What is needed:
Please copy out the entries below exactly, beginning with the line that contains "Образования Родителей" and ending with the line that contains "Ольга Шаповалова проводит", and include nothing outside that span.

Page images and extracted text
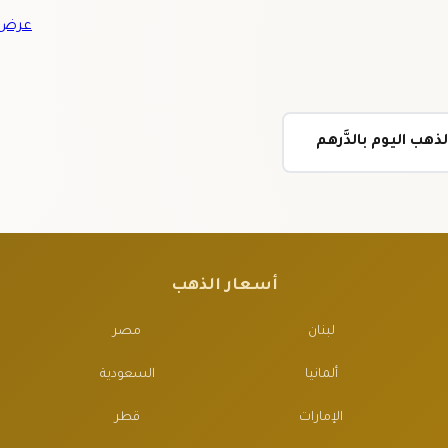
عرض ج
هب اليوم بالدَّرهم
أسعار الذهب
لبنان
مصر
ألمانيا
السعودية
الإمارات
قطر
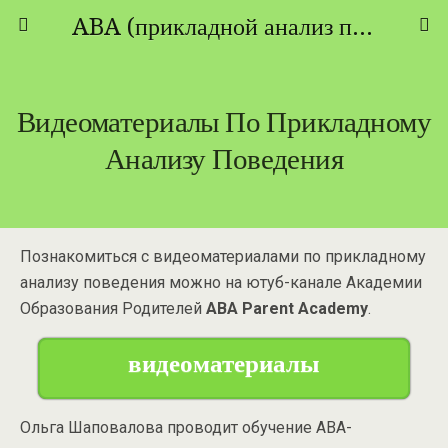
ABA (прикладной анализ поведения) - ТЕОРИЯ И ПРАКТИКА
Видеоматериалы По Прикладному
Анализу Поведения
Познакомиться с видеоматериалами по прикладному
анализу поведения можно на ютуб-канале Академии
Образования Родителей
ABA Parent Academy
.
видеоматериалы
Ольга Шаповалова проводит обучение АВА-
--
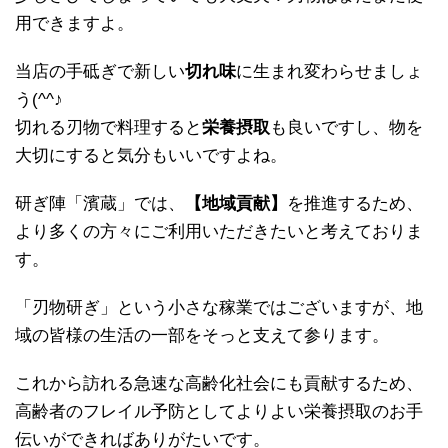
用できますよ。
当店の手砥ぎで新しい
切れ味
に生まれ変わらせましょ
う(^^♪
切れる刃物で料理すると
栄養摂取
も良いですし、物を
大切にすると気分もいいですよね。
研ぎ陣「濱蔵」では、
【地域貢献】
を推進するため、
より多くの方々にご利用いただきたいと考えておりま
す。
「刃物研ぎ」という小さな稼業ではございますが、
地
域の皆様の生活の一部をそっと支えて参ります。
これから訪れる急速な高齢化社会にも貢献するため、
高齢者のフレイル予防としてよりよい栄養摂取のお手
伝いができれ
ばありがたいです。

Answer to this problem:
Образования Родителей
ABA Parent Academy
.
видеоматериалы
Ольга Шаповалова проводит обучение АВА-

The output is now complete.